Figure 2. Bachelor’s Degree attainment of EMU students who graduated from high school in 2010 and 2011, comparing the rate of all EMU students, all graduates from Washtenaw County, and only the ECA graduates in the sample, by demographic subgroup (Fischer, 2016).
Final Thoughts
Both anecdotes and the first data on Bachelor’s Degree attainment rates confirm that early colleges are perfectly positioned to make a positive difference in this story–for all students. The type of educational experience that the ECA and similar early colleges provides is perhaps especially critical for students who are traditionally underrepresented in college. The factors that research suggests are key to the success of our model, particularly among diverse student groups, reflect those things that our F2016 cohort spoke about in their projects and surveys:
- TRUE college prep skill-building courses that make sure kids are prepared for college
- Faculty mentors (CORE Advisors) who help students and families make the transition into college and help monitor performance in college
- Supportive peers and classmates who are focused on school success
- A diverse and welcoming group of students situated on a university campus—with access to the many resources that EMU provides; and, of course…

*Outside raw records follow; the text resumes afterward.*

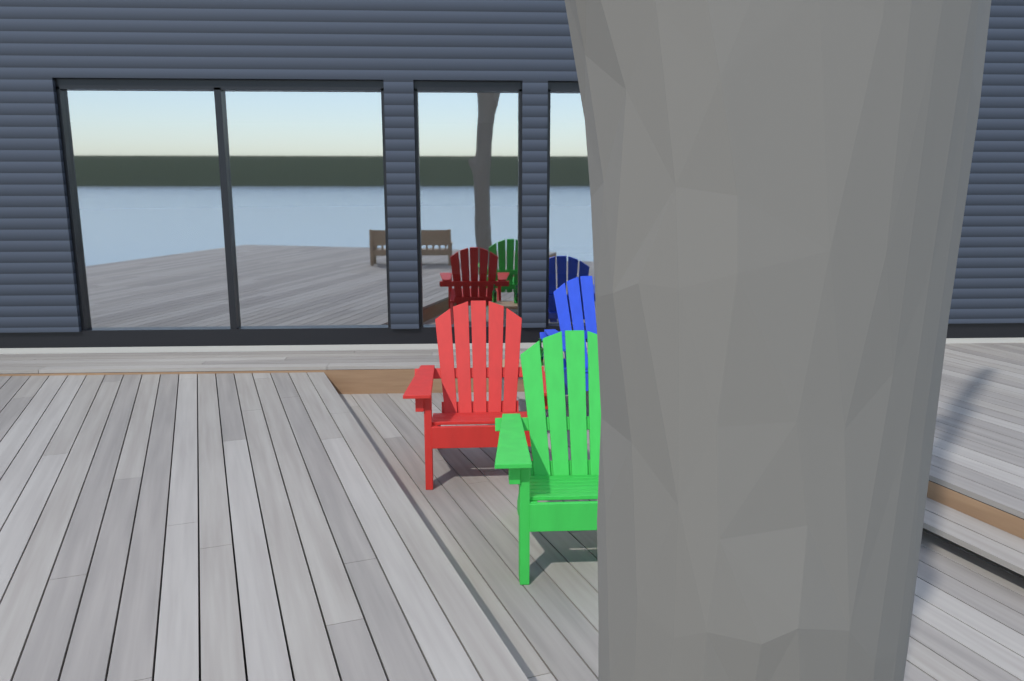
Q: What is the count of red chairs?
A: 1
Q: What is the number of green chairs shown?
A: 1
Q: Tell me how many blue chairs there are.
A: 1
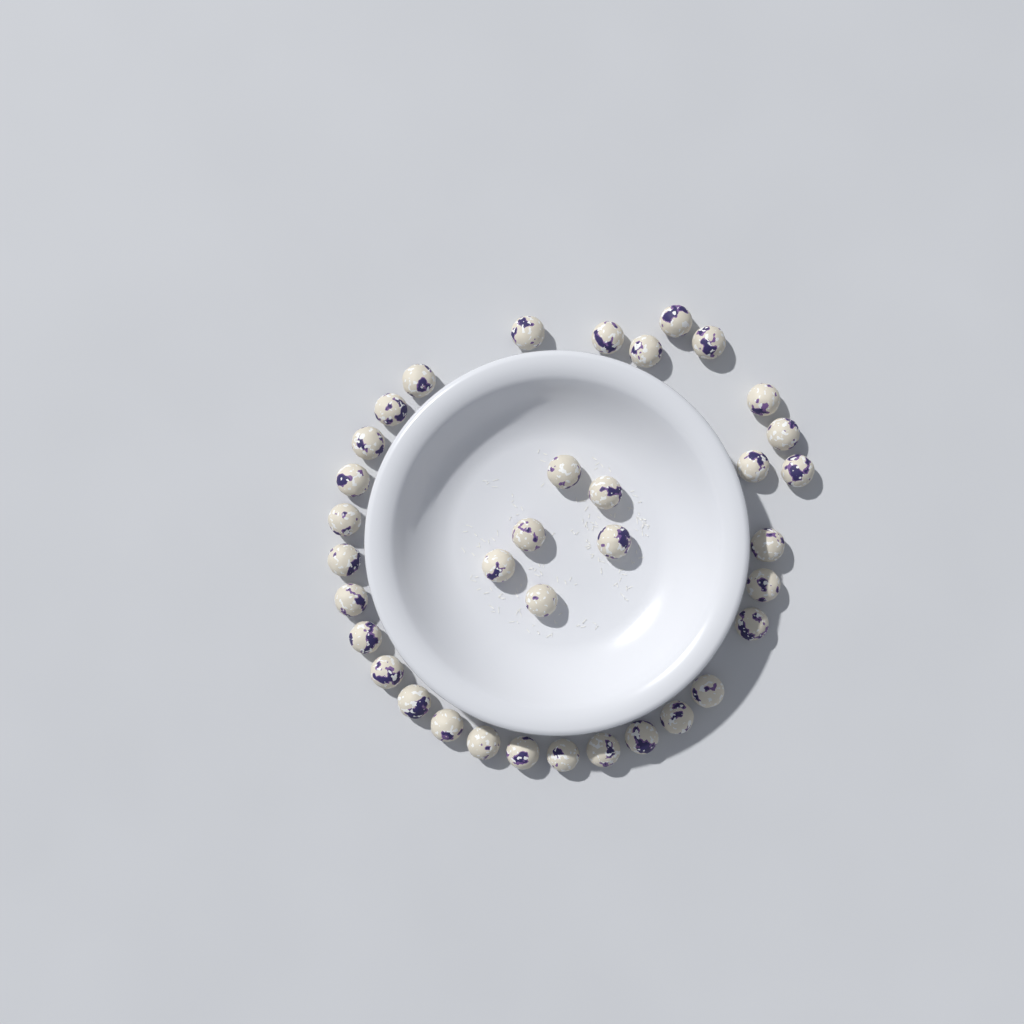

- Free college! The ECA provides a roughly $25,000 value in free tuition and books–the equivalent of a two-year college scholarship while still in high school.
There is a great deal of strength to build on as we recruit the next group of “First Years” at the ECA. As a critically reflective educator, I know that we have lots of continued work to do to cultivate a program that really lives the values of diversity and inclusion. But as we turn the corner into 2017, facing challenges and opportunities that will likely continue to test us and inspire us, I am confident about the strength of our learning community. I believe in our collective ability and willingness to be bold in tackling problems, to be honest about our areas for growth, and to be fearless in our support of each other as we do this work–students, staff, and families alike. This is the social justice foundation of my work.

Figure 3. Image and description created by first-year ECA student Liz McClelland, capturing the essential pieces of our school culture.